Of Bibi himself it was equally futile to inquire. There was one subject on which he would never touch—his previous condition—his past, before he came to be what we saw. ’Yes, I am a gentleman. I am Captain Kasghine. I am a gentleman in allotropic form’; that was as much as I ever heard him say. He enjoyed cloaking himself in mystery, he enjoyed the curiosity it drew upon him; but perhaps he had some remnants of pride, some embers of remorse, some little pain and shame, as well.

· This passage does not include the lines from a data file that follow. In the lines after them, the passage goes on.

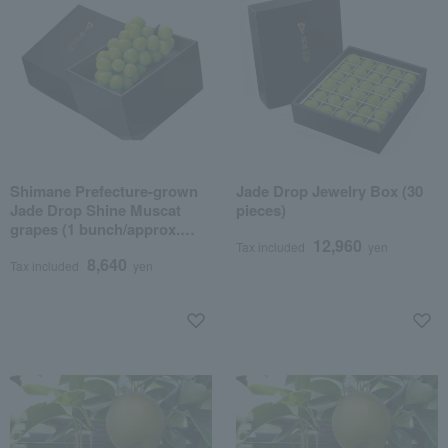
Shimane Prefecture-grown
Jade Drop Jewelry Box (30
Jade Drop Shine Muscat
pieces)
grapes (1 bunch/approx.
12,960
600g)
Tax included
yen
8,640
Tax included
yen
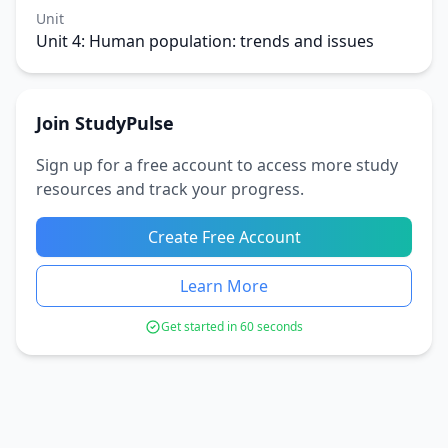
Unit
Unit 4: Human population: trends and issues
Join StudyPulse
Sign up for a free account to access more study
resources and track your progress.
Create Free Account
Learn More
Get started in 60 seconds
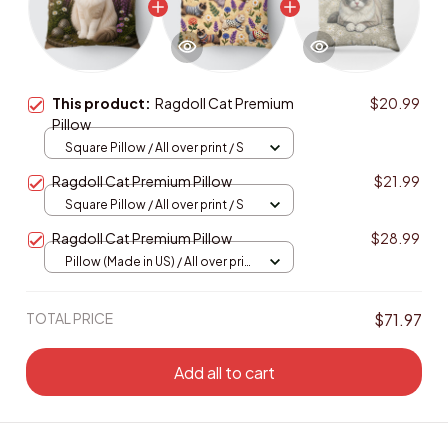
This product:
Ragdoll Cat Premium
$20.99
Pillow
Square Pillow / All over print / S
Ragdoll Cat Premium Pillow
$21.99
Square Pillow / All over print / S
Ragdoll Cat Premium Pillow
$28.99
Pillow (Made in US) / All over print
/ 14x14
TOTAL PRICE
$71.97
Add all to cart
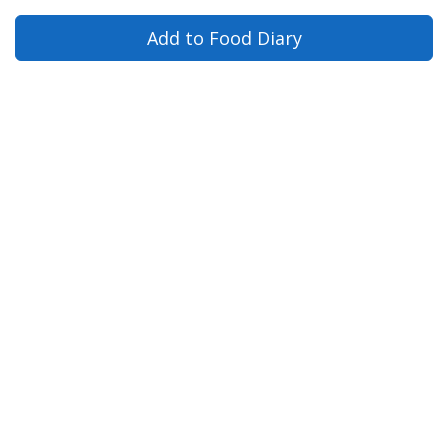
Add to Food Diary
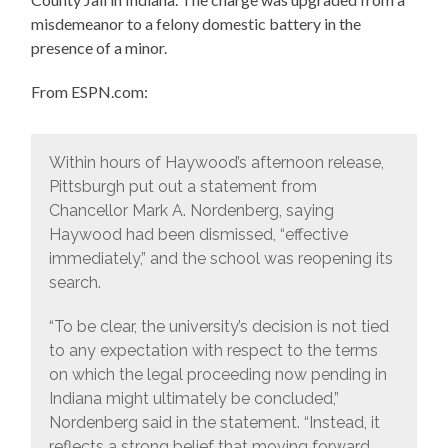
misdemeanor to a felony domestic battery in the
presence of a minor.
From ESPN.com:
Within hours of Haywood’s afternoon release,
Pittsburgh put out a statement from
Chancellor Mark A. Nordenberg, saying
Haywood had been dismissed, “effective
immediately,” and the school was reopening its
search.
“To be clear, the university’s decision is not tied
to any expectation with respect to the terms
on which the legal proceeding now pending in
Indiana might ultimately be concluded,”
Nordenberg said in the statement. “Instead, it
reflects a strong belief that moving forward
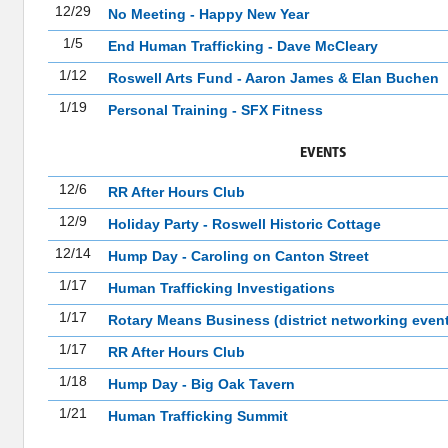
12/29
No Meeting - Happy New Year
1/5
End Human Trafficking - Dave McCleary
1/12
Roswell Arts Fund - Aaron James & Elan Buchen
1/19
Personal Training - SFX Fitness
EVENTS
12/6
RR After Hours Club
12/9
Holiday Party - Roswell Historic Cottage
12/14
Hump Day - Caroling on Canton Street
1/17
Human Trafficking Investigations
1/17
Rotary Means Business (district networking event
1/17
RR After Hours Club
1/18
Hump Day - Big Oak Tavern
1/21
Human Trafficking Summit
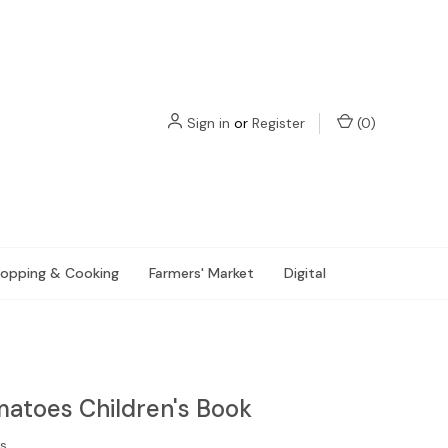
Sign in
or
Register
(
0
)
opping & Cooking
Farmers' Market
Digital
atoes Children's Book
s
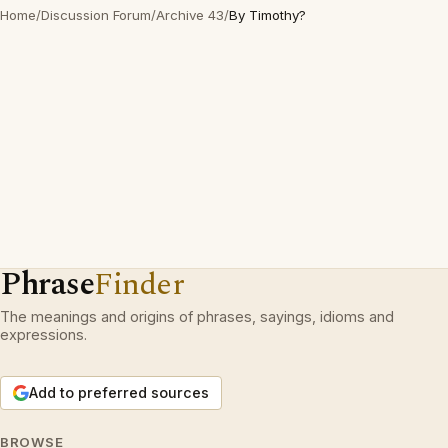
Home
/
Discussion Forum
/
Archive 43
/
By Timothy?
Phrase
Finder
The meanings and origins of phrases, sayings, idioms and
expressions.
Add to preferred sources
BROWSE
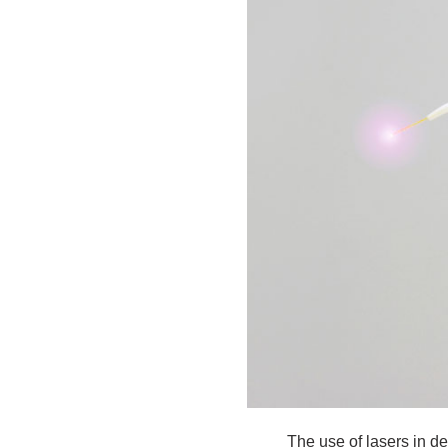
The use of lasers in d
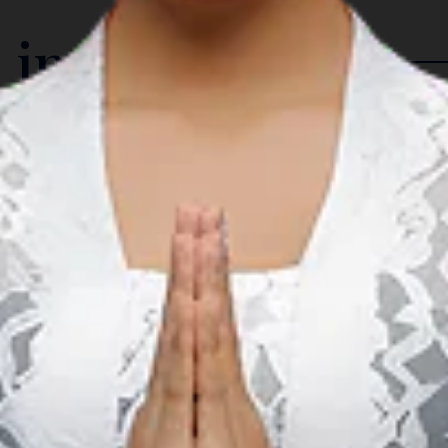
 in The Region
Music
M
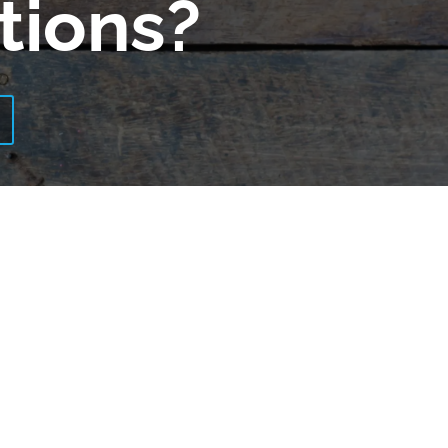
tions?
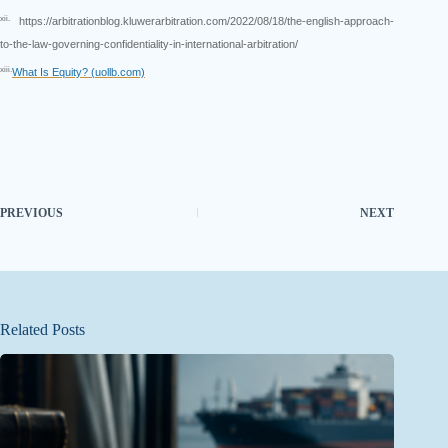
xii.
https://arbitrationblog.kluwerarbitration.com/2022/08/18/the-english-approach-
to-the-law-governing-confidentiality-in-international-arbitration/
xiii.
What Is Equity? (uollb.com)
PREVIOUS
NEXT
Related Posts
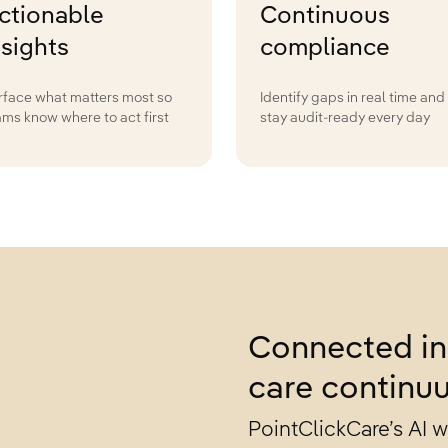
ctionable
Continuous
nsights
compliance
rface what matters most so
Identify gaps in real time and
ams know where to act first
stay audit-ready every day
Connected in
care continu
PointClickCare’s AI 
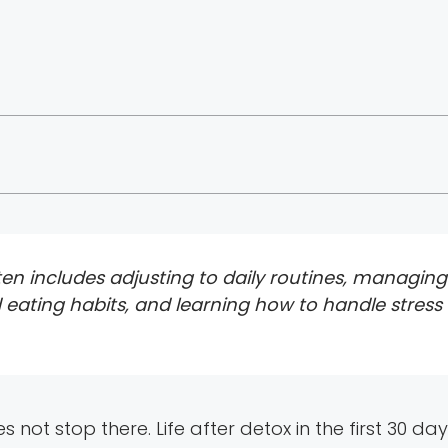
 often includes adjusting to daily routines, managin
 eating habits, and learning how to handle stress
es not stop there. Life after detox in the first 30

Of the other legends afloat, one ran to the effect that he had murdered his wife; a second, that he had poisoned the husband of a lady friend; a third, that he had shown the white feather in battle; a fourth, that he had cheated at cards. Bibi would neither admit nor deny any of these imputations, nor would he manifest the faintest resentment when they were discussed in his presence. He would parry them, smiling complaisantly: and (if it be considered that they were all, as it turned out, abominably false) that seems to show better than anything else to what abysmal depths the man had sunk. Perhaps it shows also, incidentally, how very heartless and unimaginative young people in the Latin Quarter used to be. I have seen Bibi swagger; I have seen him sullen, insolent, sarcastic; I have seen him angry, I have heard him swear; but anything like honestly indignant I never saw him.

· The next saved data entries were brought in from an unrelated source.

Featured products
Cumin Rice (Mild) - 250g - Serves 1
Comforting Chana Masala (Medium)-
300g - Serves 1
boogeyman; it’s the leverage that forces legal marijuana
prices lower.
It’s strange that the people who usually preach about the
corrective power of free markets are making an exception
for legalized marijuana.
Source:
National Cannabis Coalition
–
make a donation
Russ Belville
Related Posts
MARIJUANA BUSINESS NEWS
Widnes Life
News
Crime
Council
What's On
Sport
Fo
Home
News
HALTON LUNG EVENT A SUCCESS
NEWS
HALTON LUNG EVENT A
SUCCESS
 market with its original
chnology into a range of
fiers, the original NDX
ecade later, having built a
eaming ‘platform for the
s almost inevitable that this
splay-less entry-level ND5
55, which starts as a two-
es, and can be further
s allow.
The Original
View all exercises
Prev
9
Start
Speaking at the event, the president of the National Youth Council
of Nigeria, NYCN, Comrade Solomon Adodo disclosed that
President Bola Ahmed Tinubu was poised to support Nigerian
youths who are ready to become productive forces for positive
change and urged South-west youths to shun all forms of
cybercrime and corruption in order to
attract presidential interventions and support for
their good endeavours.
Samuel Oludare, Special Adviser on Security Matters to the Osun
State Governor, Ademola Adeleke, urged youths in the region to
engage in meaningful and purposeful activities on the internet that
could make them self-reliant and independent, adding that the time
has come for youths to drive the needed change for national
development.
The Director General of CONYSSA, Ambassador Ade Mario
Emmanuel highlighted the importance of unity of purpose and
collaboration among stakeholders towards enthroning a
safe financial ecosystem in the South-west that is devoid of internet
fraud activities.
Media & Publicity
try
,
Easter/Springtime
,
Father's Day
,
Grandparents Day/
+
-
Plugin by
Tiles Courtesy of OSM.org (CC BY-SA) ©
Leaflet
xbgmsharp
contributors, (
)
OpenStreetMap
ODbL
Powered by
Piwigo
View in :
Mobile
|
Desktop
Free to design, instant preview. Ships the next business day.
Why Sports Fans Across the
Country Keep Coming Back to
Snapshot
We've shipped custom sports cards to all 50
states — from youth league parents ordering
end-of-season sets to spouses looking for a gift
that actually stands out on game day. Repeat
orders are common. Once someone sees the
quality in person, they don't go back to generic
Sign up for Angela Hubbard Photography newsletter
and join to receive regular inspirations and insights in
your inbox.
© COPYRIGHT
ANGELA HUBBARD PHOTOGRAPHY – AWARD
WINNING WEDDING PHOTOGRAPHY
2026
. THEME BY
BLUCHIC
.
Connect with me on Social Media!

I remember one night in the Cafe de la Source, when Fil de Fer had been treating him to brandy and trying to get him to tell his story; I remember his suddenly turning his one eye in the direction of us men, and launching himself upon a long flight of rhetoric. I can see him still—his unwashed red hand toying with the stem of his liqueur-glass, or rising from time to time to push his hair from his forehead, over which it dangled in soggy wisps, while, in a dinner-table tone of voice, he uttered these somewhat surprising sentiments.

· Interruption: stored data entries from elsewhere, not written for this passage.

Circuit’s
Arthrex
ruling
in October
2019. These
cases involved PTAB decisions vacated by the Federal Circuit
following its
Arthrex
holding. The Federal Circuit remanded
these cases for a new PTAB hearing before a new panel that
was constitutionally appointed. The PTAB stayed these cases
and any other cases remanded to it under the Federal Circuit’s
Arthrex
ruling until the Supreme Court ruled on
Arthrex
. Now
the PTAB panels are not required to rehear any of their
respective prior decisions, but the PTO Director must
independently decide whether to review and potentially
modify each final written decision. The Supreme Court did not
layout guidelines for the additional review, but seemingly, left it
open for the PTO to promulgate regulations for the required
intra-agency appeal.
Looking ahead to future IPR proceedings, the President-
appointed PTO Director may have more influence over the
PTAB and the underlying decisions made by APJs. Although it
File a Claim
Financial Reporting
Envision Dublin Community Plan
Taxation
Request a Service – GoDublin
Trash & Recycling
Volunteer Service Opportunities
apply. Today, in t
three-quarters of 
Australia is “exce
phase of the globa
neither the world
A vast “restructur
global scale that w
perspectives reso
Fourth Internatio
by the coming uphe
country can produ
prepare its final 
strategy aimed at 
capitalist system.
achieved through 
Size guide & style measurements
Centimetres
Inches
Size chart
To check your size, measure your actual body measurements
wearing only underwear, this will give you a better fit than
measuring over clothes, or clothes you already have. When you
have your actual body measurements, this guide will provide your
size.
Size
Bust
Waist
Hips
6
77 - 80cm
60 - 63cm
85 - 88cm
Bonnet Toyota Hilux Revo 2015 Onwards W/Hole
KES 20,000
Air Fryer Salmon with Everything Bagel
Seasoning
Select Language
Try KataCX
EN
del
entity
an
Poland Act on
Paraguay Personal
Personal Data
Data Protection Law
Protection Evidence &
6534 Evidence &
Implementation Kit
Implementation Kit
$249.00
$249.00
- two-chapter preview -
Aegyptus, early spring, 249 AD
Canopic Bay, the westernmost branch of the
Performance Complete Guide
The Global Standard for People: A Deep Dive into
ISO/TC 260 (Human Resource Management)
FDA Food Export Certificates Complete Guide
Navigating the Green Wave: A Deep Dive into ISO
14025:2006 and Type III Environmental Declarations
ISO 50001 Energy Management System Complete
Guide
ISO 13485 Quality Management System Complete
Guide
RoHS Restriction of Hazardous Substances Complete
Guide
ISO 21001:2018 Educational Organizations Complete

’You would be horrified, you others, lads of twenty, with your careers before you,—you would be horrified if you thought it possible that you might end your days like Bibi, would you not? You wish to walk a clean path, to prosper, to be respectable, to wear sweet linen, to die honoured, regretted. And yet, believe me, we poor devils who fail, who fall, who sink to the bottom, we have our compensation. We see vastly more of the realities of life than those do who succeed and rise to the top. We have an experience that is more essential, more significant. We get the real flavour of life. We sweat in the mire; we drink the lees. But the truth is in the mire; the real flavour is in the lees. Oh, we have our compensation. We wear rags, we eat scraps fit for dogs, we sleep under the arches of bridges. We lie in gaols, we are hustled by the police, we are despised by all men. If you offer us drink, and stop to gossip with us for a moment, you only do so to please yourselves with the spectacle of our infamy, our infirmity, our incongruity.